I remember a friend went on a trip to Russia back in the 80s, and she brought an additional suitcase full of extra soft toilet paper with her to barter for gifts to bring home in the emptied suitcase. Apparently, the toilet paper back in the days of the old Soviet Union was like using scratchy brown paper bags.


----------



## msmofet (Mar 20, 2018)

Demolition Man comes to mind. I still wonder how they use the 3 sea shells.


----------



## buckytom (Mar 20, 2018)

Lol, me too.


----------



## Andy M. (Mar 20, 2018)

buckytom said:


> ...the alternative was to find a nice and pliable large leaf from a tree, poke your middle finge through it, and that's your scraper/toilet paper...
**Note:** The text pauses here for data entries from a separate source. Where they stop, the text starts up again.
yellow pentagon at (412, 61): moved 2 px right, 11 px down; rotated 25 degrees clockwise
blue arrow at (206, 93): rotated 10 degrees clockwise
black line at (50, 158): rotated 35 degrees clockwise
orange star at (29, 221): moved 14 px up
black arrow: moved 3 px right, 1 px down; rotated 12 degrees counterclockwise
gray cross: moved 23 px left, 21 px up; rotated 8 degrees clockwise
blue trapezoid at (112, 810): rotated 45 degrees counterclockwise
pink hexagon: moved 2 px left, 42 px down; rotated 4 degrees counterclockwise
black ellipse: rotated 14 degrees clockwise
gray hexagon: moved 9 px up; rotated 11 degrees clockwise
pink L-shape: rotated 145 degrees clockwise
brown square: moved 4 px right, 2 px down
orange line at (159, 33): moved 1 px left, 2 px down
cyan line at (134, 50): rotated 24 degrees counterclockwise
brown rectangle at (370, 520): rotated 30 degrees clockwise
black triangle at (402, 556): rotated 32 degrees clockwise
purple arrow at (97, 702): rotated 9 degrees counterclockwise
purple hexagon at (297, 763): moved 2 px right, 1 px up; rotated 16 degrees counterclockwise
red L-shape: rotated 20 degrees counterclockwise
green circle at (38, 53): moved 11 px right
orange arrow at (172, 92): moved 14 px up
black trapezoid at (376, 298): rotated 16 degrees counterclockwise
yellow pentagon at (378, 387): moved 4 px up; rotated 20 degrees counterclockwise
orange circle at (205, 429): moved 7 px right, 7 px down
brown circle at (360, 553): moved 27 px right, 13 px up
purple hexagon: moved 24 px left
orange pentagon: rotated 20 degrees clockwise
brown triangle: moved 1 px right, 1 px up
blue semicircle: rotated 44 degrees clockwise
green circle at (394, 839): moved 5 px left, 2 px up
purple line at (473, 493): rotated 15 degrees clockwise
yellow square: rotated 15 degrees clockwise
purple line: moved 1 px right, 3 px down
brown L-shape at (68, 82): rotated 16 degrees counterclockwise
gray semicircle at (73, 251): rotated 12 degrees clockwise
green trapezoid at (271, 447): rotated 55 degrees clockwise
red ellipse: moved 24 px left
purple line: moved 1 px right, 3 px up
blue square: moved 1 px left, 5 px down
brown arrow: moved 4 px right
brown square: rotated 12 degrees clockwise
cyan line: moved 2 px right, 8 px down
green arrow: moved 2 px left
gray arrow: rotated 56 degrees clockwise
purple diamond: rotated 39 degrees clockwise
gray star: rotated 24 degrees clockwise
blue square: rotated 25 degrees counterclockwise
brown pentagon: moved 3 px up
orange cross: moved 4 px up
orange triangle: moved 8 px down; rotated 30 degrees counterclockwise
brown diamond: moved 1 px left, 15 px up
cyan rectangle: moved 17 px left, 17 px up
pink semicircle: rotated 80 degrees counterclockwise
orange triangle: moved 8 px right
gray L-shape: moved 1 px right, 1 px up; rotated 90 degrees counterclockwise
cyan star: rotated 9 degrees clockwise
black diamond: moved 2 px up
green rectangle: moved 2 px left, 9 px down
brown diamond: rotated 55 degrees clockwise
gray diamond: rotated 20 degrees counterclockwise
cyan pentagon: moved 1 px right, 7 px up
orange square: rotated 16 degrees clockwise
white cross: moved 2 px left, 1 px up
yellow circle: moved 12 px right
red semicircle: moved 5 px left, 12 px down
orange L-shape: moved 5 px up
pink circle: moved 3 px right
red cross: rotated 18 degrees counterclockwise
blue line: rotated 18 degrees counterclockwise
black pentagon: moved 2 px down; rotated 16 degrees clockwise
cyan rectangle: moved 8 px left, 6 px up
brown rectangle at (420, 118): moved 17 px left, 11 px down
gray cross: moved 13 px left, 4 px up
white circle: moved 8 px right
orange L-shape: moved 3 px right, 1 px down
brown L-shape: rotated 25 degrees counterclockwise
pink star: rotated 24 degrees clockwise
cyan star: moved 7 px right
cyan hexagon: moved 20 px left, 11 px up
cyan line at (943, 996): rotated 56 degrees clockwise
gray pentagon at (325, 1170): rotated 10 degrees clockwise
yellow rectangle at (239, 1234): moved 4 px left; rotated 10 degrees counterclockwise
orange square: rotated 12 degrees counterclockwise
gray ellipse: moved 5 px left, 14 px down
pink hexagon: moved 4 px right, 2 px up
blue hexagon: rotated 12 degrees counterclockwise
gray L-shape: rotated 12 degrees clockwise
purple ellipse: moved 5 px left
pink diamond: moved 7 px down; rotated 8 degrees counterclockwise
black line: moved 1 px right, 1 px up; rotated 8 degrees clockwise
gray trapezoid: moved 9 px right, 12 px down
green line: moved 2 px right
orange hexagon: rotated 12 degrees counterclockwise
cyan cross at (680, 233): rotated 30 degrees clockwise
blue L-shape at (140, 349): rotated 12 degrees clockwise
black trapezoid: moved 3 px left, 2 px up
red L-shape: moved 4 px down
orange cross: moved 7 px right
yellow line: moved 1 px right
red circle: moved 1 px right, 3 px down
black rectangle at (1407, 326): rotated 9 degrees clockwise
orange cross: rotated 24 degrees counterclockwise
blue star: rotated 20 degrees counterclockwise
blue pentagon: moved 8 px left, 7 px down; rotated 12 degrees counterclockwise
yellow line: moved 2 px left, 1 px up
Gotta be careful.  I remember a boy scout in our troop who forgot his TP and used a handful of leaves.  A handful of poison ivy leaves.


----------



## buckytom (Mar 20, 2018)

Lol, I've heard of that happening, which is why I always recommended a large maple or oak leaf. Easy to recognize.

Worse, I've heard of kids throwing poison ivy or oak on a fire, then everyone getting sick who breathed in the smoke.


----------



## Caslon (Mar 27, 2018)

Andy M. said:


> Gotta be careful...



Heavily quilted multi-layered super soft TP  clogs up my toilets.


----------



## Addie (Mar 27, 2018)

I have been using Angel Soft for years. No complaints. My bottom is still happy.


----------



## Caslon (Mar 27, 2018)

Addie said:


> I have been using Angel Soft for years. No complaints. My bottom is still happy.


 

Chramin's new slogan on their packages is... "it makes fun to go".


----------



## kleenex (Jun 3, 2018)

Well If you do love the Cottonelle brand of Toilet Paper You are getting less poops per roll now.   They say the new look packaging that occurred in early May has new a texture....

WELLL The.....

Mega rolls were 380 sheets a roll and are now 340.
Double Rolls were 190 sheets a roll and now 170
Gentle Clean double rolls were 204 sheets and now 170.


----------



## kleenex (Aug 31, 2018)

Because you just know I do not really miss this stuff..

We finally have the 2018 cut in the size of the toilet paper rolls in the red packaging.   Less poops per roll in another brand this year.

The old size if you can get one is 308 sheets per roll in so called mega size:

https://www.walmart.com/ip/Charmin-Ultra-Strong-Toilet-Paper-12-Mega-Rolls/44886117

The new mega size is 286 sheets per roll:
https://www.walmart.com/ip/Charmin-...per-6-Mega-Roll-286-sheets-per-roll/482328930

The double sized roll is down to 143 sheets per roll in the red packaging.  The blue double size packaging is 142 sheets per roll for now.  A whole whopping one more sheet per roll in the red packaging for the double size roll.


----------



## Mad Cook (Aug 31, 2018)

kleenex said:


> just to let you know they have changed the packaging look along with cutting the sheets per roll. It is the newest grocery store shrink ray product of 2018.
> 
> The 352 sheet mega rolls, Ultra soft & strong variety, are now 328 sheet mega rolls.
> 
> ...


This is happening all over the world at the moment.


----------